=== Begin Enclosure ===
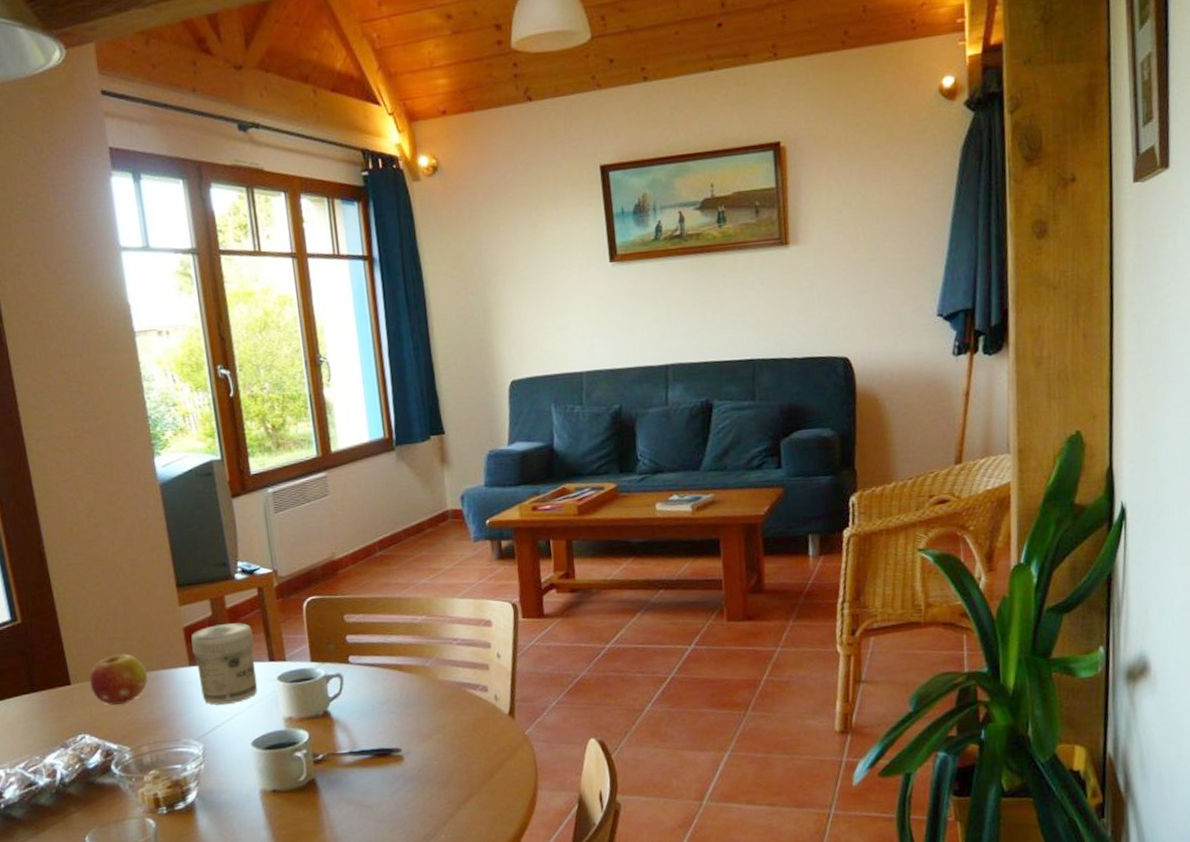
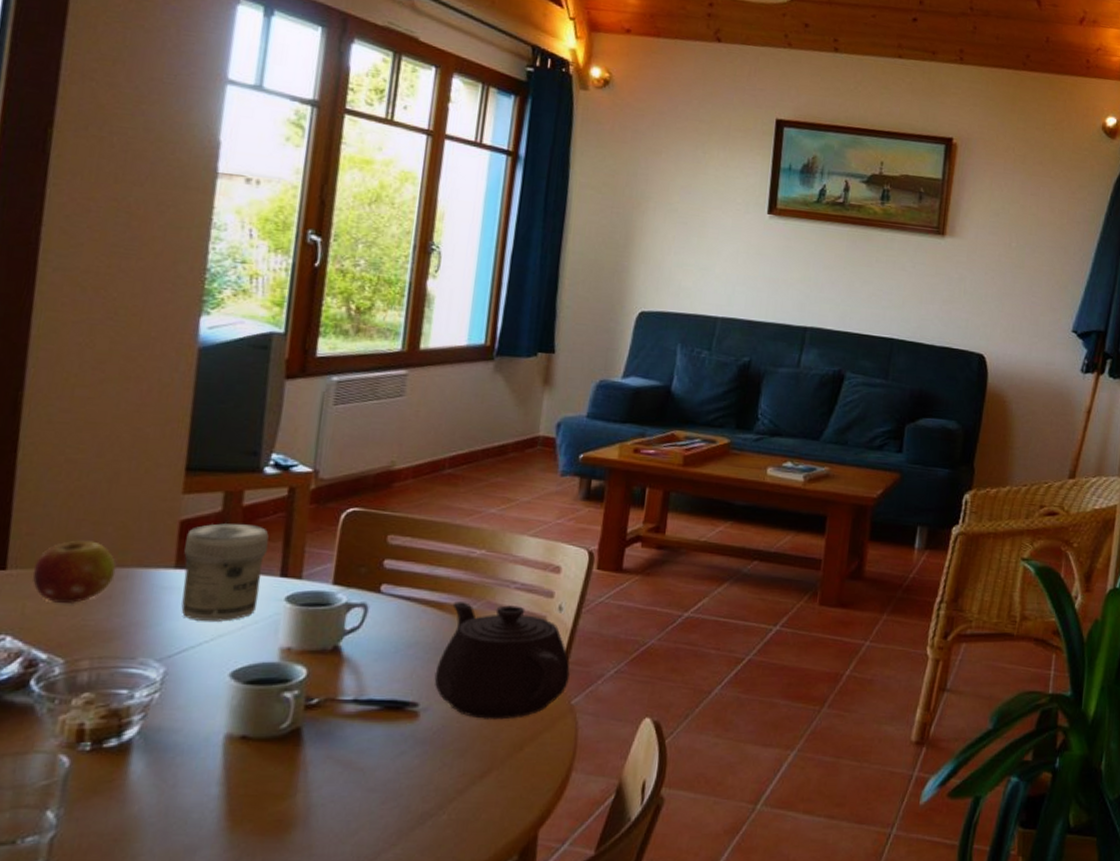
teapot: none [408,658,519,756] -> present [434,601,570,720]

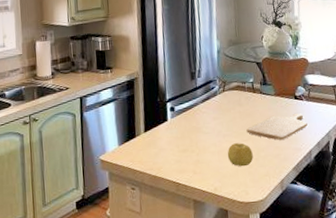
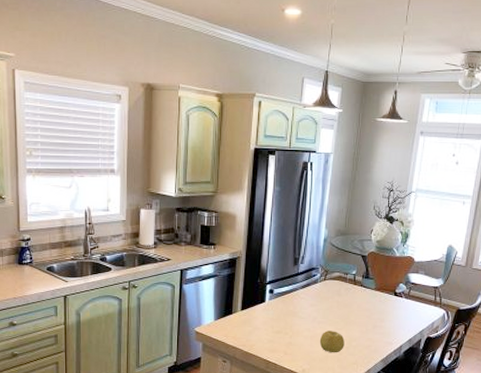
chopping board: present [246,113,308,140] -> none [342,309,403,332]

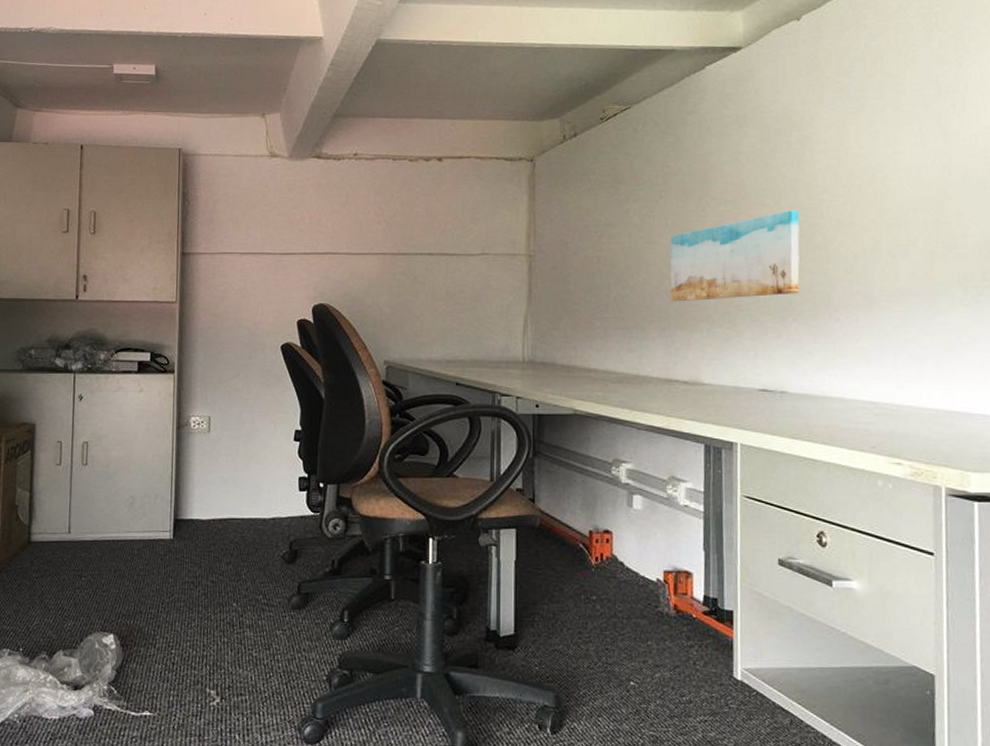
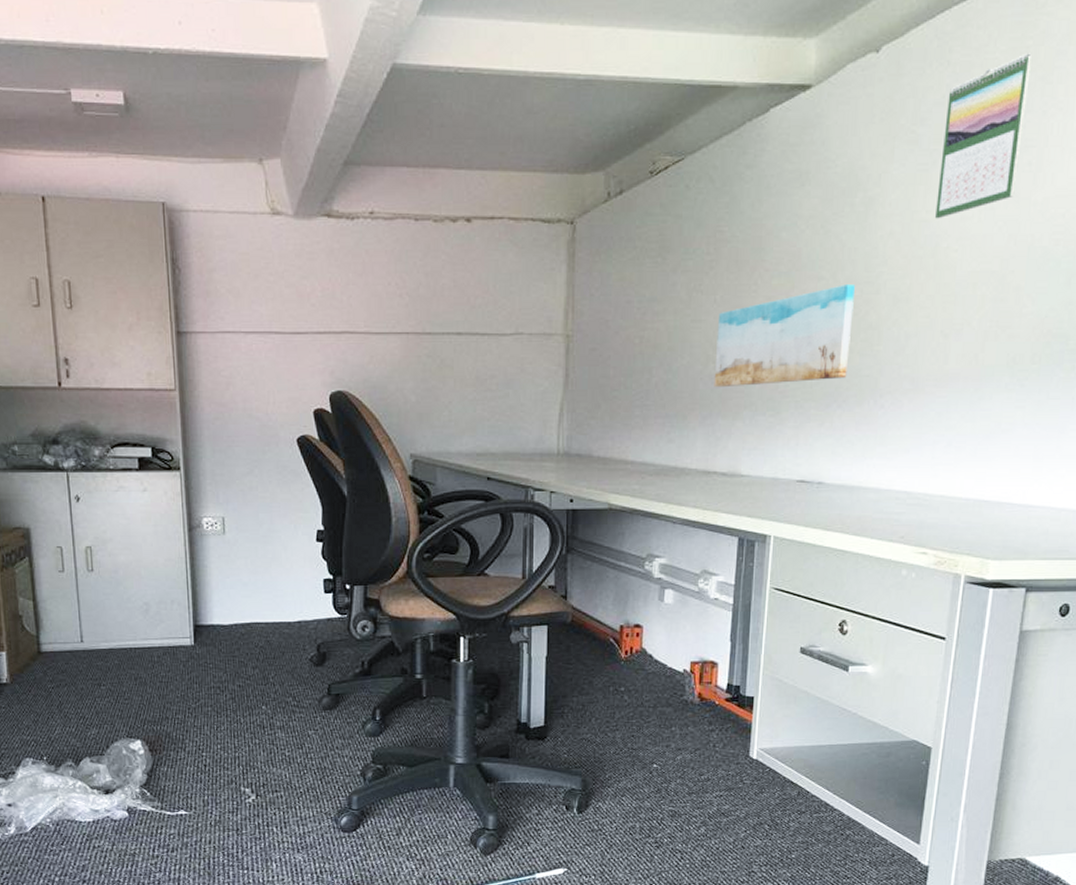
calendar: none [868,17,943,154] -> present [935,53,1032,219]

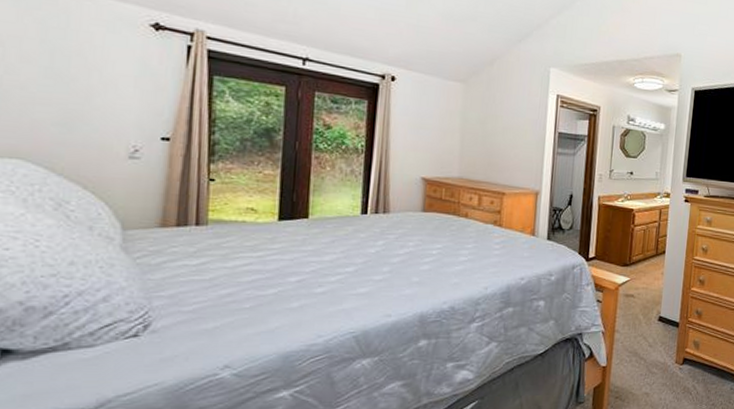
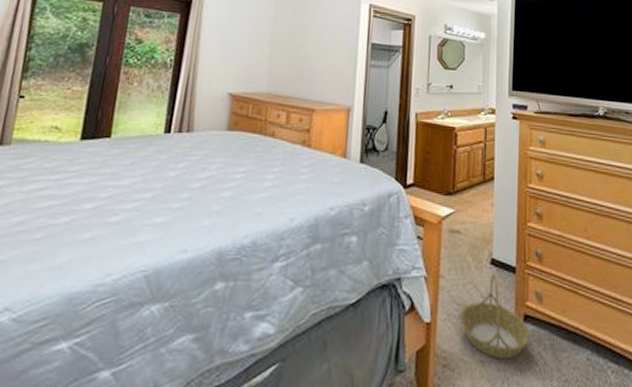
basket: none [630,328,688,391] -> present [459,273,531,360]

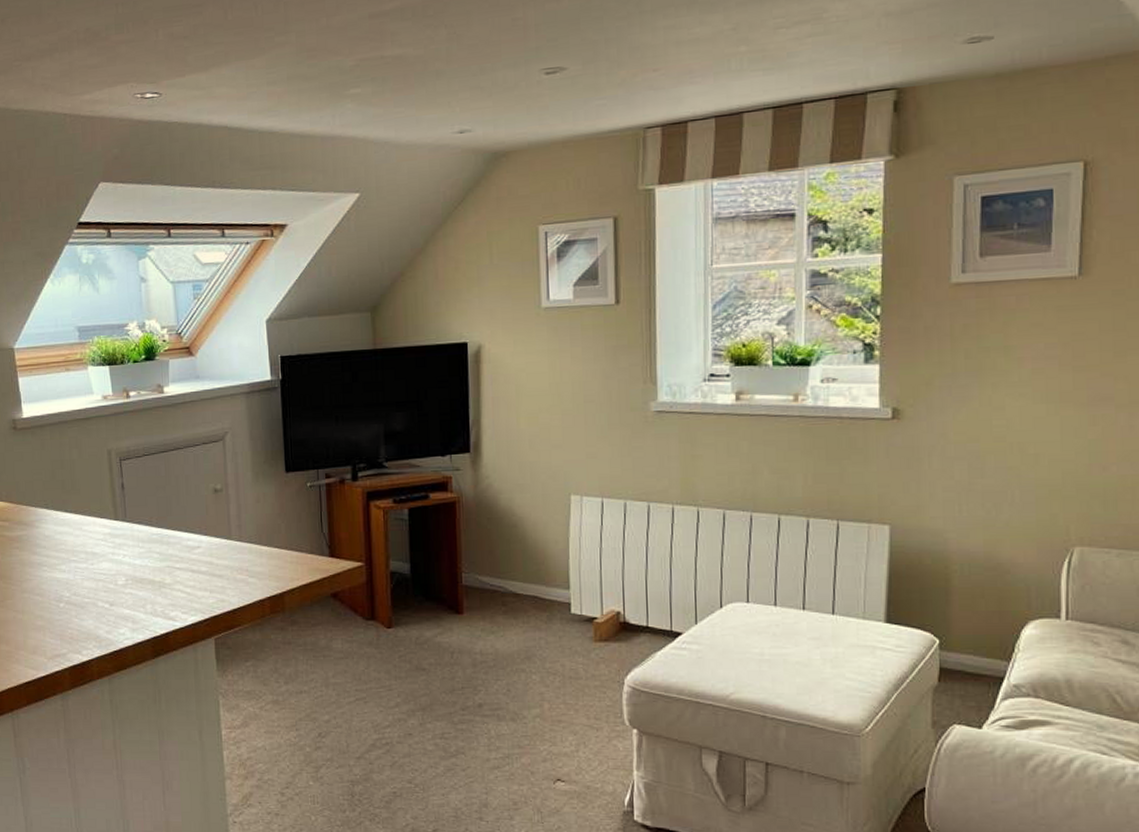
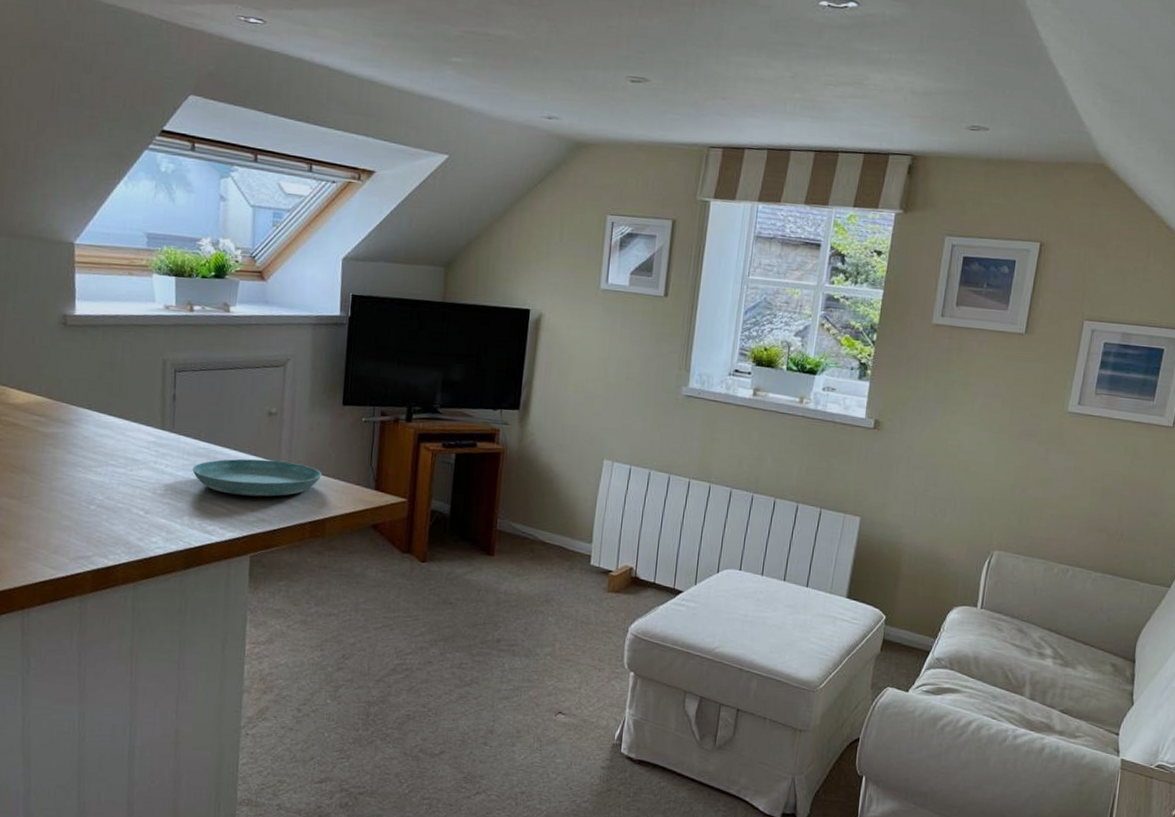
saucer: none [148,538,274,577] -> present [192,458,321,497]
=== End Enclosure ===
- TRY IT: Starting at the line that contains "calendar: none [868,17,943,154]", retype each line through the end of the data exactly, and leave out every picture.

- SOLUTION TO THE PROBLEM:
calendar: none [868,17,943,154] -> present [935,53,1032,219]

basket: none [630,328,688,391] -> present [459,273,531,360]

saucer: none [148,538,274,577] -> present [192,458,321,497]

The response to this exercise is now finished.